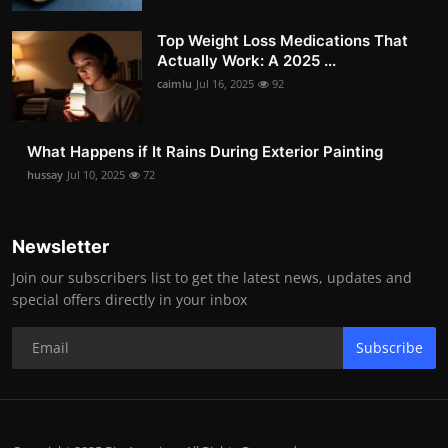
Top Weight Loss Medications That
Actually Work: A 2025 ...
caimlu
Jul 16, 2025
92
What Happens if It Rains During Exterior Painting
hussay
Jul 10, 2025
72
Newsletter
Join our subscribers list to get the latest news, updates and
special offers directly in your inbox
Subscribe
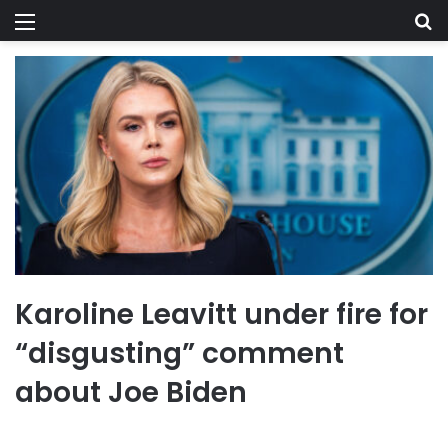
Menu
Se
Karoline Leavitt under fire for
“disgusting” comment
about Joe Biden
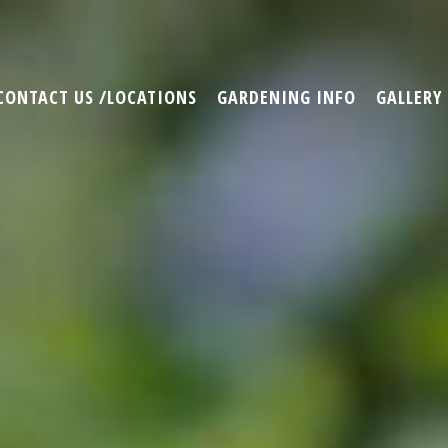
CONTACT US /LOCATIONS
GARDENING INFO
GALLERY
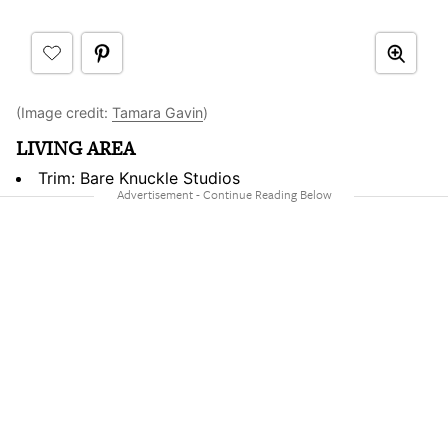
(Image credit:
Tamara Gavin
)
LIVING AREA
Trim: Bare Knuckle Studios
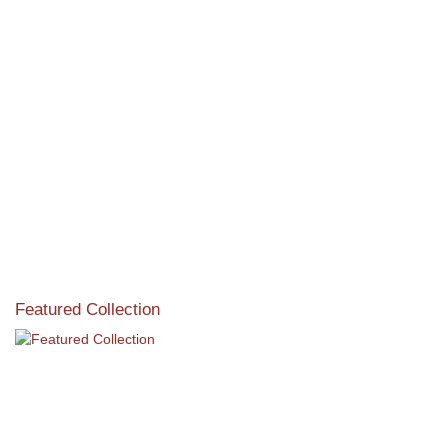
View the exclusive sustainable moulding collection dedicated
to Reforestation by Jane Seymour
Read More
Featured Collection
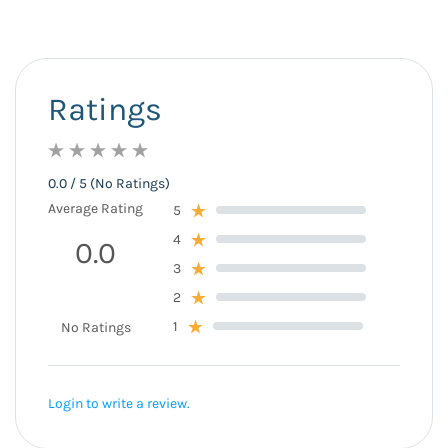
Ratings
0.0 / 5 (No Ratings)
Average Rating
5
4
0.0
3
2
1
No Ratings
Login to write a review.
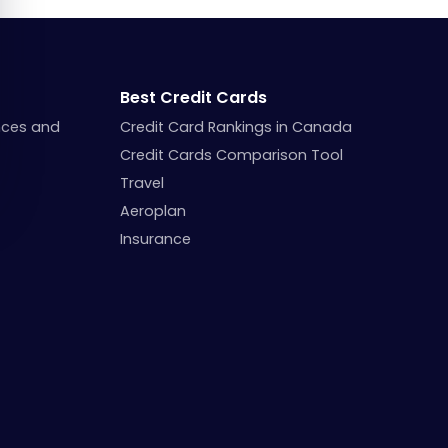
Best Credit Cards
nces and
Credit Card Rankings in Canada
Credit Cards Comparison Tool
Travel
Aeroplan
Insurance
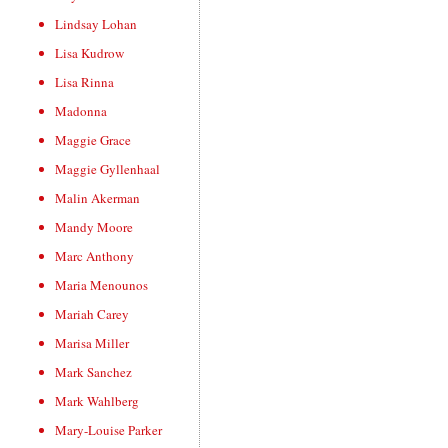
Lindsay Lohan
Lisa Kudrow
Lisa Rinna
Madonna
Maggie Grace
Maggie Gyllenhaal
Malin Akerman
Mandy Moore
Marc Anthony
Maria Menounos
Mariah Carey
Marisa Miller
Mark Sanchez
Mark Wahlberg
Mary-Louise Parker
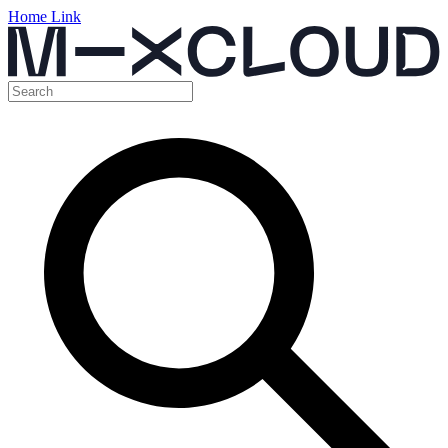
Home Link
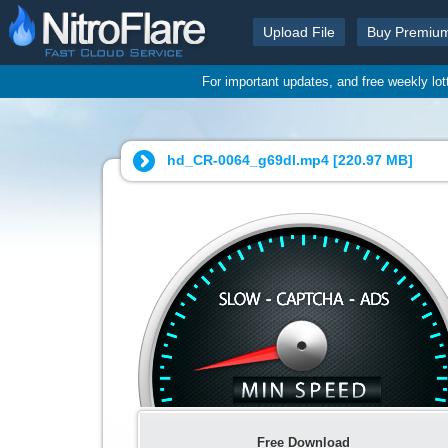
Upload File
Buy Premiu
For important updates, and free weekly lo
hd_CR-0064_g69dl.mp4 [
220.97 MB
]
Free Download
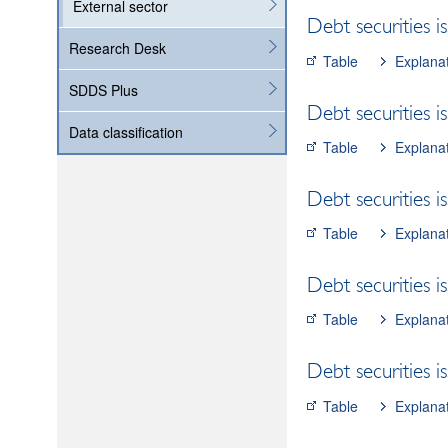
External sector
Debt securities i
Research Desk
Table
Explana
SDDS Plus
Debt securities i
Data classification
Table
Explana
Debt securities i
Table
Explana
Debt securities i
Table
Explana
Debt securities 
Table
Explana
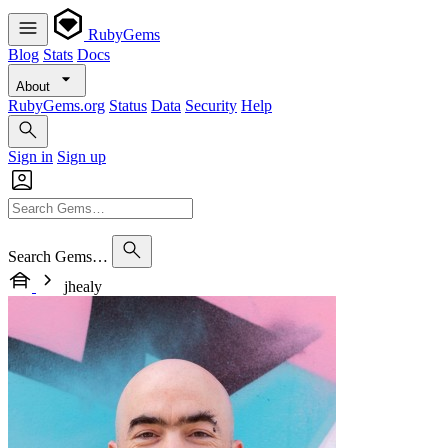
RubyGems
Blog
Stats
Docs
About
RubyGems.org
Status
Data
Security
Help
Sign in
Sign up
Search Gems…
jhealy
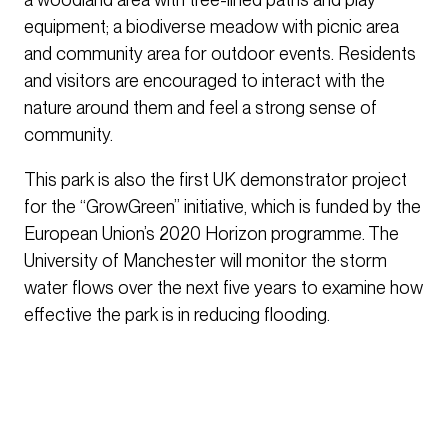
equipment; a biodiverse meadow with picnic area
and community area for outdoor events. Residents
and visitors are encouraged to interact with the
nature around them and feel a strong sense of
community.
This park is also the first UK demonstrator project
for the “GrowGreen” initiative, which is funded by the
European Union’s 2020 Horizon programme. The
University of Manchester will monitor the storm
water flows over the next five years to examine how
effective the park is in reducing flooding.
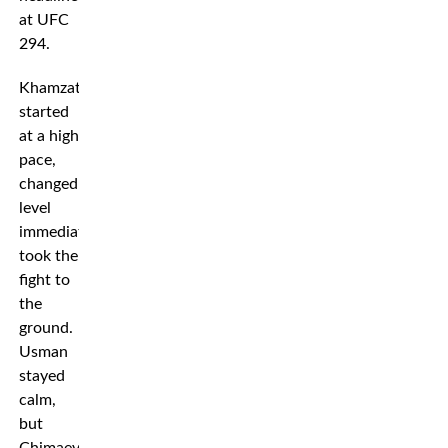
at UFC
294.
Khamzat
started
at a high
pace,
changed
level
immediately and
took the
fight to
the
ground.
Usman
stayed
calm,
but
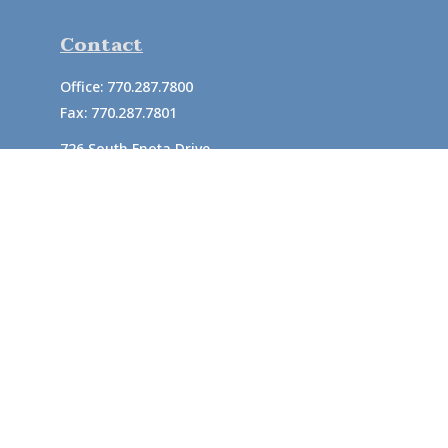
Contact
Office:
770.287.7800
Fax:
770.287.7801
726 South Enota Drive
Suite A
Gainesville,
GA
30501
1720 Windward Concourse
Suite 280
Alpharetta,
GA
30005
info@rushton.cpa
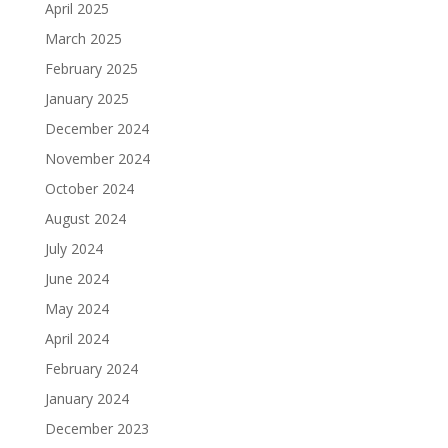
April 2025
March 2025
February 2025
January 2025
December 2024
November 2024
October 2024
August 2024
July 2024
June 2024
May 2024
April 2024
February 2024
January 2024
December 2023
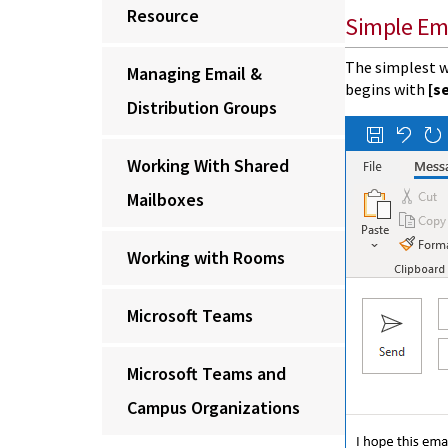
Resource
Simple Em
The simplest w
Managing Email &
begins with
[s
Distribution Groups
Working With Shared
Mailboxes
Working with Rooms
Microsoft Teams
Microsoft Teams and
Campus Organizations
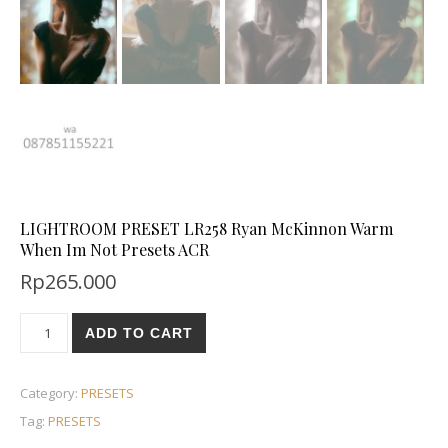
LIGHTROOM PRESET LR258 Ryan McKinnon Warm
When Im Not Presets ACR
Rp
265.000
ADD TO CART
Category:
PRESETS
Tag:
PRESETS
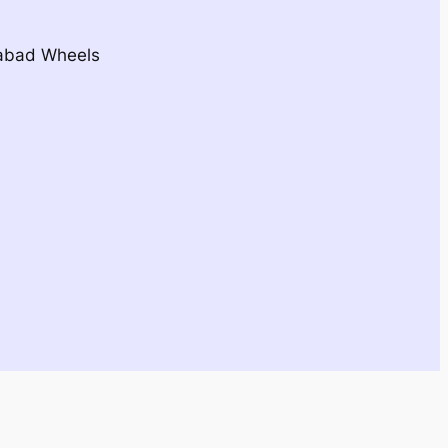
dabad Wheels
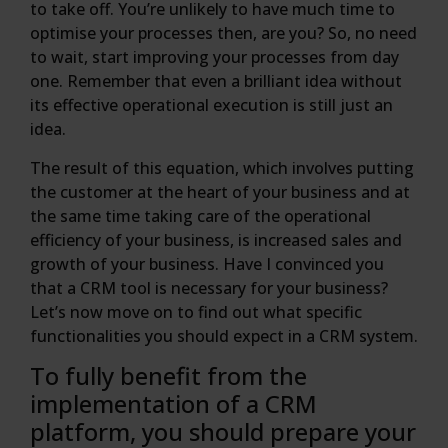
to take off. You’re unlikely to have much time to
optimise your processes then, are you? So, no need
to wait, start improving your processes from day
one. Remember that even a brilliant idea without
its effective operational execution is still just an
idea.
The result of this equation, which involves putting
the customer at the heart of your business and at
the same time taking care of the operational
efficiency of your business, is increased sales and
growth of your business. Have I convinced you
that a CRM tool is necessary for your business?
Let’s now move on to find out what specific
functionalities you should expect in a CRM system.
To fully benefit from the
implementation of a CRM
platform, you should prepare your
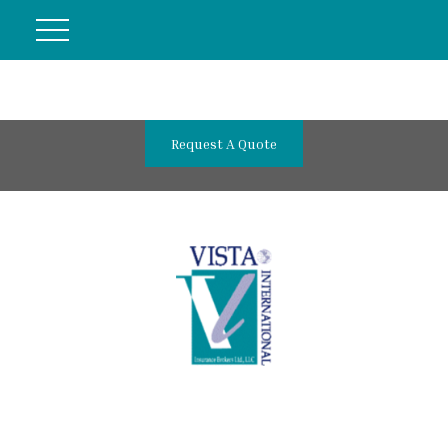
Request A Quote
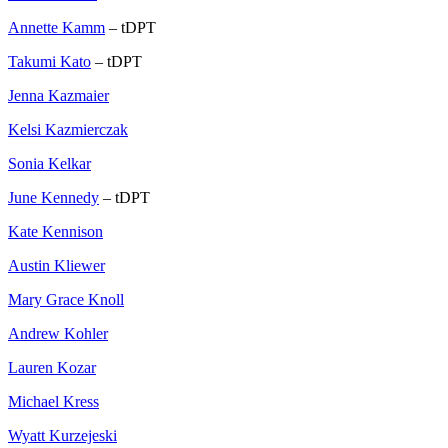
Annette Kamm
– tDPT
Takumi Kato
– tDPT
Jenna Kazmaier
Kelsi Kazmierczak
Sonia Kelkar
June Kennedy
– tDPT
Kate Kennison
Austin Kliewer
Mary Grace Knoll
Andrew Kohler
Lauren Kozar
Michael Kress
Wyatt Kurzejeski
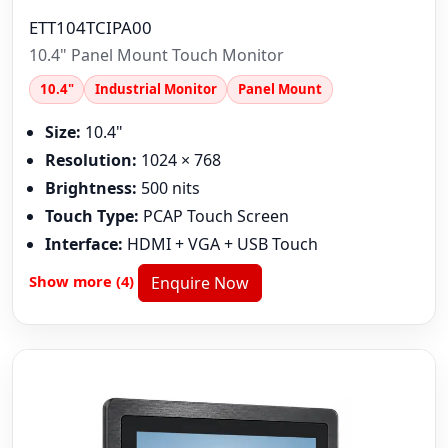
ETT104TCIPA00
10.4" Panel Mount Touch Monitor
10.4"
Industrial Monitor
Panel Mount
Size:
10.4"
Resolution:
1024 × 768
Brightness:
500 nits
Touch Type:
PCAP Touch Screen
Interface:
HDMI + VGA + USB Touch
Show more (4)
Enquire Now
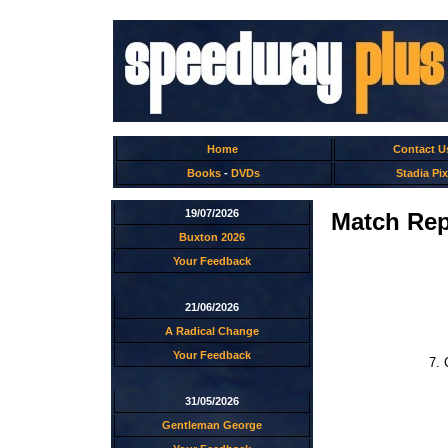
Home
Contact U
Books
-
DVDs
Stadia Pix
19/07/2026
Match Rep
Buxton 2026
Your Feedback
21/06/2026
A Radical Change
Your Feedback
7. 
31/05/2026
Gentleman George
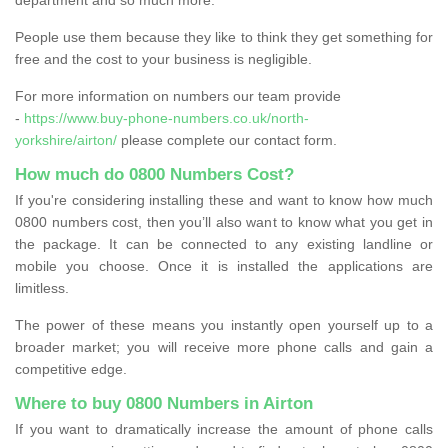
People use them because they like to think they get something for
free and the cost to your business is negligible.
For more information on numbers our team provide
-
https://www.buy-phone-numbers.co.uk/north-
yorkshire/airton/
please complete our contact form.
How much do 0800 Numbers Cost?
If you're considering installing these and want to know how much
0800 numbers cost, then you’ll also want to know what you get in
the package. It can be connected to any existing landline or
mobile you choose. Once it is installed the applications are
limitless.
The power of these means you instantly open yourself up to a
broader market; you will receive more phone calls and gain a
competitive edge.
Where to buy 0800 Numbers in Airton
If you want to dramatically increase the amount of phone calls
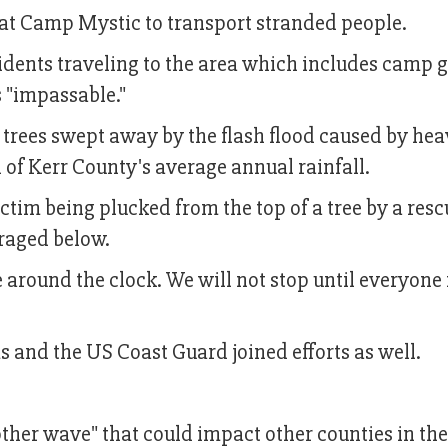
 at Camp Mystic to transport stranded people.
sidents traveling to the area which includes camp
s "impassable."
trees swept away by the flash flood caused by he
rd of Kerr County's average annual rainfall.
ctim being plucked from the top of a tree by a resc
 raged below.
e around the clock. We will not stop until everyone 
 and the US Coast Guard joined efforts as well.
other wave" that could impact other counties in the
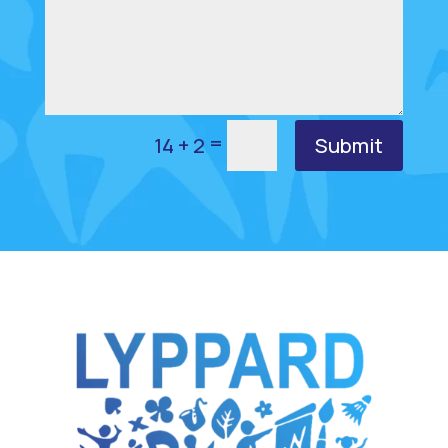
=
Submit
14 + 2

================

Directions: Return all lines of the material above in which "know" occurs.

Exercise response:
If you're considering installing these and want to know how much
0800 numbers cost, then you’ll also want to know what you get in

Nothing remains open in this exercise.